Iowa Lawmakers Just Approved The Most Restrictive Abortion Bill In The Country

The bill would ban abortion if a heartbeat is detected, which usually occurs around six weeks. It now goes to the state's Republican governor.

Iowa lawmakers approved a “fetal heartbeat” abortion ban on Wednesday, pushing the state one step closer to having the most restrictive stance on abortion in the country.

The bill requires women seeking abortions to submit to an ultrasound to screen for a fetal heartbeat. A fetal heartbeat can typically be detected around six weeks, often before a woman realizes she is pregnant.

A view of the Iowa state Capitol in Des Moines. Iowa lawmakers just passed a "fetal heartbeat" abortion ban.
A view of the Iowa state Capitol in Des Moines. Iowa lawmakers just passed a "fetal heartbeat" abortion ban.
Justin Sullivan via Getty Images

If a heartbeat is detected, this bill would ban Iowa’s health care providers from performing an abortion.

The bill was approved by Iowa’s Senate on a 29-17 vote and now heads to the desk of Republican Gov. Kim Reynolds. The governor hasn’t indicated publicly whether she will sign the bill, but she is generally an opponent of abortion rights.

“I’m pro-life. I’m proud to be pro-life. I’ve made that very clear,” Reynolds said Wednesday, according to The Associated Press.

The bill now goes to Republican Gov. Kim Reynolds, who has been a vocal opponent of abortion rights.
The bill now goes to Republican Gov. Kim Reynolds, who has been a vocal opponent of abortion rights.
Scott Olson via Getty Images

Activists on both sides of the abortion rights debate say they expect the bill to be challenged in court. In fact, some anti-abortion activists are hoping the case will make its way up to the U.S. Supreme Court, where President Donald Trump’s appointee, Justice Neil Gorsuch, has effectively created a conservative majority.

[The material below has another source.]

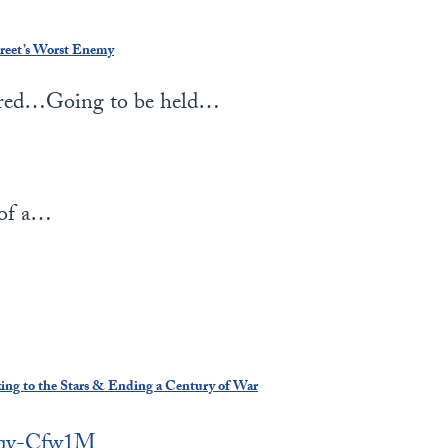
reet’s Worst Enemy
red…Going to be held…
 of a…
king to the Stars & Ending a Century of War
Rxqy-Cfw1M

Abortion opponents hope they now have a shot at challenging Roe v. Wade, the landmark 1973 decision that acknowledged women’s constitutional right to an abortion.

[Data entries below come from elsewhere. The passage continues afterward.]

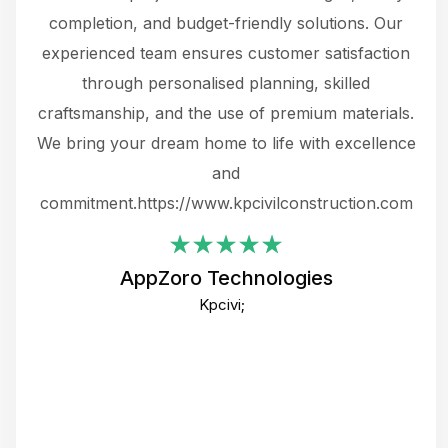
the
completion, and budget-friendly solutions. Our
w
ce
experienced team ensures customer satisfaction
ru
.
through personalised planning, skilled
The 
 or
craftsmanship, and the use of premium materials.
and
 gets
We bring your dream home to life with excellence
ke an
and
f
ing
commitment.https://www.kpcivilconstruction.com
em
i
AppZoro Technologies
Th
Kpcivi;
co
gre
crea
e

“We created an opportunity to take a run at Roe v. Wade ― 100 percent,” Republican state Sen.r Rick Bertrand of Sioux City told Reuters.

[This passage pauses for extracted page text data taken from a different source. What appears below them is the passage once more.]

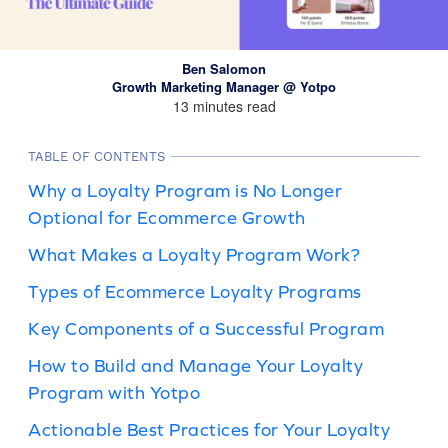
Ben Salomon
Growth Marketing Manager @ Yotpo
13 minutes read
TABLE OF CONTENTS
Why a Loyalty Program is No Longer
Optional for Ecommerce Growth
What Makes a Loyalty Program Work?
Types of Ecommerce Loyalty Programs
Key Components of a Successful Program
How to Build and Manage Your Loyalty
Program with Yotpo
Actionable Best Practices for Your Loyalty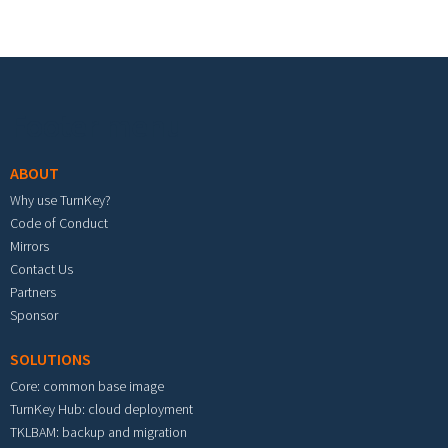
Footer menu
ABOUT
Why use TurnKey?
Code of Conduct
Mirrors
Contact Us
Partners
Sponsor
SOLUTIONS
Core: common base image
TurnKey Hub: cloud deployment
TKLBAM: backup and migration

Dawn Laguens, executive vice president of Planned Parenthood, called the bill an “extreme and draconian policy that takes aim at a woman’s right to control her own body, life, and future.”

“This bill is one more example of state politicians, emboldened by the Trump-Pence administration, carrying out policy after policy that strip away people’s freedoms and access to care,” Laguens said in a statement. “The right to control your body includes the right to access safe, legal abortion. Your body is your own, if it is not, we cannot be truly free or equal.”

The bill provides exceptions when the woman’s life is in danger. It also allows exceptions in cases of rape or incest ― but only if the woman reports the incident to police or a physician within 45 days for a rape case or 140 days for incest.

Iowa state Rep. Mary Wolfe (D-Clinton) pointed out that child victims of rape are often too scared or don’t know they’re pregnant until they start to show. Making it mandatory for them to report a rape within 45 days, or 6½ weeks, would mean forcing these vulnerable girls to have children.

Wolfe called the measure a “blatantly unconstitutional bill that tramples on the liberty of Iowa women.”

A Pew Research Center survey from 2014 found that a slim majority of Iowans (52 percent) believe abortion should be legal in all or most cases. Forty-six percent said that the procedure should illegal in all or most cases.

Iowa isn’t the only state seeking to curtail abortion rights. Laws that restrict abortion procedures after 15 weeks in Mississippi and 11 weeks in Kentucky are currently being challenged in those states.

Fetal heartbeat bills were approved in North Dakota and Arkansas in 2013 but were struck down by a federal appeals court. The U.S. Supreme Court at the time declined to review those cases.